Friday, 27 October 2017

Money Shot

(October 2017)
  


I love the unabashed pulpiness of the Hard Case Crime covers, even if I’d never actually read one prior to this. It certainly lives up (down?) to its billing.

Semi-retired porn star Angel Dare gets unwittingly entangled in an underworld transaction which goes horribly wrong. Left for dead, she enlists the help of disgracefully discharged ex-cop Lalo Malloy and goes about tracking down those who done her wrong. There’s 250 pages and bugger all fat; the plot proceeds from abduction to escape to investigation to revenge in very short order, which is exactly as it should be. I even found myself doing the thing where I flick forward a couple of chapters and scan the page for a character’s name just to make sure they’re still going, which is a pretty good sign that I’ve invested in a story with a decent amount of tension.

Yet barely a week after finishing it I can’t remember much about it.

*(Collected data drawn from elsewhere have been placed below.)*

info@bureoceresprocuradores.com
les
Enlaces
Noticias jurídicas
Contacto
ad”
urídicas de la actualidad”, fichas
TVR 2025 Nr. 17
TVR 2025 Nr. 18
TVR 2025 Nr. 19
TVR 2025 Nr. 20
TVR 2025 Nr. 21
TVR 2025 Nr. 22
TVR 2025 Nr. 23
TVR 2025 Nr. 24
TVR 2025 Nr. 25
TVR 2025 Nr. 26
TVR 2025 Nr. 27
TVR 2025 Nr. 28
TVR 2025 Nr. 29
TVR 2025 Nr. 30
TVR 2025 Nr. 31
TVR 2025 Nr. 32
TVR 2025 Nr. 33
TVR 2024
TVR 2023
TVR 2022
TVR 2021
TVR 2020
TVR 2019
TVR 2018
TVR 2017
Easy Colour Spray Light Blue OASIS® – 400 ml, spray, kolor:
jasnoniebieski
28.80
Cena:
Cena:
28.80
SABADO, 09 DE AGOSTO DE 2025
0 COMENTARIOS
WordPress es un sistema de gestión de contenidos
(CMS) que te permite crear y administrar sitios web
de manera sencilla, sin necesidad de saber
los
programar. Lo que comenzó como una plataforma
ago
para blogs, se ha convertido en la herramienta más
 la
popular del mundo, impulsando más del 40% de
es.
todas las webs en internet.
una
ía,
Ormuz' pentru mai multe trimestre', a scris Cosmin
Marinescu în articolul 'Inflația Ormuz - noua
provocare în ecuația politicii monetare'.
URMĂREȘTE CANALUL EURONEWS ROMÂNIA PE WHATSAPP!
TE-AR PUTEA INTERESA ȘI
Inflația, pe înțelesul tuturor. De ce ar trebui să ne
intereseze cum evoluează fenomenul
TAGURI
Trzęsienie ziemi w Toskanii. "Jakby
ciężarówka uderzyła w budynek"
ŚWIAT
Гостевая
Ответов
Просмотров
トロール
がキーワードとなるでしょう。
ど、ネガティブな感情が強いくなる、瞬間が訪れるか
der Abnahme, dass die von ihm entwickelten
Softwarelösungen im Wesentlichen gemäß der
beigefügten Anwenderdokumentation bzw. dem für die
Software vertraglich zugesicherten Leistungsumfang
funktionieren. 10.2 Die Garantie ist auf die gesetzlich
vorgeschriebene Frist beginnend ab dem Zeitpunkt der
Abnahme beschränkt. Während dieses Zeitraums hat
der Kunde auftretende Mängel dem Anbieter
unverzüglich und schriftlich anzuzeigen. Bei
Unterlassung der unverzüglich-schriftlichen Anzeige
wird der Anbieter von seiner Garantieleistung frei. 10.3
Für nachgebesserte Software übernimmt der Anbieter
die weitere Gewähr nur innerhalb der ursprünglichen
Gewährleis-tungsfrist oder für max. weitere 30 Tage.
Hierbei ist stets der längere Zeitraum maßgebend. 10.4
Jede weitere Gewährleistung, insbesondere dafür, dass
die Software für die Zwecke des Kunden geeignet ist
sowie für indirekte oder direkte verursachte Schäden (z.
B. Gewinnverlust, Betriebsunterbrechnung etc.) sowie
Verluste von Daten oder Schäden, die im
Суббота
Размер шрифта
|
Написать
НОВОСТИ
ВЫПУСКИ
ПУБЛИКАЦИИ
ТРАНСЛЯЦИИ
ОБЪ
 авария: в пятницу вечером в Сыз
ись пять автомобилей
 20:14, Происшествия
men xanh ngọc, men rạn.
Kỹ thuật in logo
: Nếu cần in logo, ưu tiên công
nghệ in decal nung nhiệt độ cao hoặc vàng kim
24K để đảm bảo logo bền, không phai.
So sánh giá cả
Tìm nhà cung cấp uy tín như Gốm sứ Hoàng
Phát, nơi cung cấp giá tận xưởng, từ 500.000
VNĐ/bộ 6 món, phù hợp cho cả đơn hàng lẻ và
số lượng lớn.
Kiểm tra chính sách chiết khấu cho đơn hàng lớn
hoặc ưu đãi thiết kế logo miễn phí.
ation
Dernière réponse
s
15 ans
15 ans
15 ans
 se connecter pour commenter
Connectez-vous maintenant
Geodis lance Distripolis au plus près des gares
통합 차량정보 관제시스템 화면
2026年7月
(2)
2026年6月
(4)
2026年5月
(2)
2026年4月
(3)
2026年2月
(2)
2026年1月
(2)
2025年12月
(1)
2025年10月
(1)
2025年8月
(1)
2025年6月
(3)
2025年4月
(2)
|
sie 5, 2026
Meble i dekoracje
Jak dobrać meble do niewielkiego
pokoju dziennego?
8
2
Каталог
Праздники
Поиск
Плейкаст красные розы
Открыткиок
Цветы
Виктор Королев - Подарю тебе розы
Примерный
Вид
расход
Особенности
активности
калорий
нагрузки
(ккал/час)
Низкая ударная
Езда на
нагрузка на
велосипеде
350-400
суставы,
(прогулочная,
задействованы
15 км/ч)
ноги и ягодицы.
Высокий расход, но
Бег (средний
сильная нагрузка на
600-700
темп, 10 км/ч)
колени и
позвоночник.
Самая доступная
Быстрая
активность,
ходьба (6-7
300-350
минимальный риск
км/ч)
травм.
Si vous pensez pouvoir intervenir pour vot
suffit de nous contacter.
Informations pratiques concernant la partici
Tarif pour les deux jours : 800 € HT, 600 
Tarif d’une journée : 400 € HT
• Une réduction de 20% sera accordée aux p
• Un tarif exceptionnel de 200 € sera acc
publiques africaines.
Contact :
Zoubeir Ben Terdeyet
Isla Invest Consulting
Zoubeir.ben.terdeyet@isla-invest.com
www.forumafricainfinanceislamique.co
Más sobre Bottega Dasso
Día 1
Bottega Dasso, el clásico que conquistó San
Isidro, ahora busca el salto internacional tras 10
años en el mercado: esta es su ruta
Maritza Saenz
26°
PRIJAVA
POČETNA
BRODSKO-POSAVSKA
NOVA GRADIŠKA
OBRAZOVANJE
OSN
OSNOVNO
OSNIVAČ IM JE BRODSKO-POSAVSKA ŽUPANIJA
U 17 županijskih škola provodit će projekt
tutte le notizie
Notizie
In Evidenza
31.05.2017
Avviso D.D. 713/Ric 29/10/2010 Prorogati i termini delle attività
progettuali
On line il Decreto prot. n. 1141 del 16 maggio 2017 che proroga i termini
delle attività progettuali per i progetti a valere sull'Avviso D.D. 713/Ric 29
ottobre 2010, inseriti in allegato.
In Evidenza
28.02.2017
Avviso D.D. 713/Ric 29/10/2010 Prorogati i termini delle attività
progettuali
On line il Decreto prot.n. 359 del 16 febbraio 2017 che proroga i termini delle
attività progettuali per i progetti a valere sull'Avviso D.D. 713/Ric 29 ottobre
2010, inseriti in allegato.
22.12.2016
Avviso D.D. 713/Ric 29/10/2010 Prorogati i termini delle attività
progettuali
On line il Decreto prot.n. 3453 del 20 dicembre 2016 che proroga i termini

I say this not as a criticism, as I wasn’t looking for deep and meaningful ruminations on the nature of the human spirit, nor was this book looking to provide any, necessarily. In fact, now that I write this, one thing that does stick out is that Money Shot is almost refreshingly unconcerned about delineating moral shades of grey. But if it’s not about a moral continuum, then it is about making a choice, for all that these choices might be fairly binary. (There’s a far smarter consideration of this aspect of the book here.) Angel and Malloy indulge in a bit of (slightly labored) debate about the ethics of the porn industry, and for all that principally happens to establish later character motivation, it also ties in with that overriding theme; I can’t help harking back to China Miéville’s framing of rape as a crime of ‘choice theft’ in Perdido Street Station. When it comes to retribution, however, Angel has no compunction about lowering herself to her targets’ levels—which was rather thrilling, in its own way. For all you know you shouldn’t cheer when a bad guy gets shot point blank in the head, there’s a certain almost retro simplicity in doing so and knowing that the story won’t judge you for it. You go girl.